The first major obstacle was that there was very little data that could be used for comparison. Even though there are over half a million structures in the public Protein Data Bank (PDB), only a small fraction of these can be used to measure mutation effects. After rigorous data selection and controlling for various factors, researchers were left with just a few thousand proteins with experimental structures involving minor amino acid changes. These data also contained lots of random noise, which made it challenging to distinguish between structural variations due to measurement error and those caused by mutations.

Despite this, the researchers showcased that mutation effects can be statistically measured using experimental structures, providing a robust methodology for quantifying these effects. By applying this methodology, researchers demonstrated that AlphaFold's predictions are nearly as accurate as experimental measurements.The second challenge involves the inadequacy of typical structural similarity measures to capture structural differences due to mutations. Conventional measurements, like the root-mean-square deviation (RMSD), primarily account for changes across the entire protein structure, obscuring small local effects in mutated regions. Local measurements such as the local distance difference test (LDDT) also have low resolution and are limited in their ability to capture fine differences.

In response, the research team adopted tools from physics, specifically concepts from continuum mechanics, to measure strain in proteins, a natural measure of deformation. They tested this approach on measurements of fluorescence in several fluorescent proteins. It was found that AlphaFold can accurately predict deformation at the chromophore-binding site (which is important for fluorescence), leading to accurate predictions of fluorescence in fluorescent proteins.

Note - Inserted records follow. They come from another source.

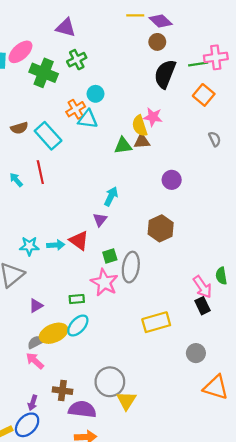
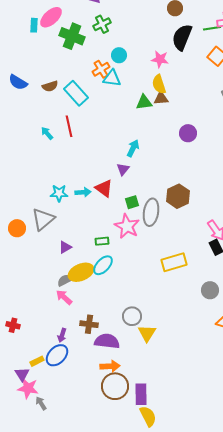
pink star: (153, 117) -> (160, 59), moved
brown hexagon: (161, 228) -> (178, 196), moved
gray circle: (110, 382) -> (132, 316), size x0.7

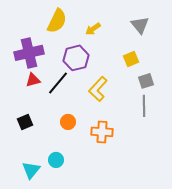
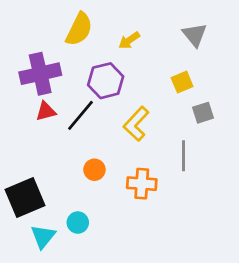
gray line: (144, 106) -> (183, 156), moved
black square: (25, 122) -> (25, 198), moved, size x1.8

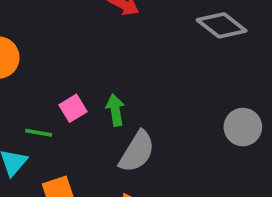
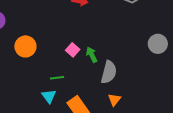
pink square: (73, 108) -> (73, 50), moved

Two years after the release of AlphaFold2 we are still exploring the limits and the pitfalls of this fantastic new algorithm. This first successful validation of AlphaFold for predicting mutation effects paves the way for investigations into disease and drug development, leading to improvements in human health. The ability to predict mutation effects will enhance the study of evolution, looking both forward – using directed evolution to develop new enzymes – and backward – understanding the evolutionary history of life itself. The future of protein science is indeed bright.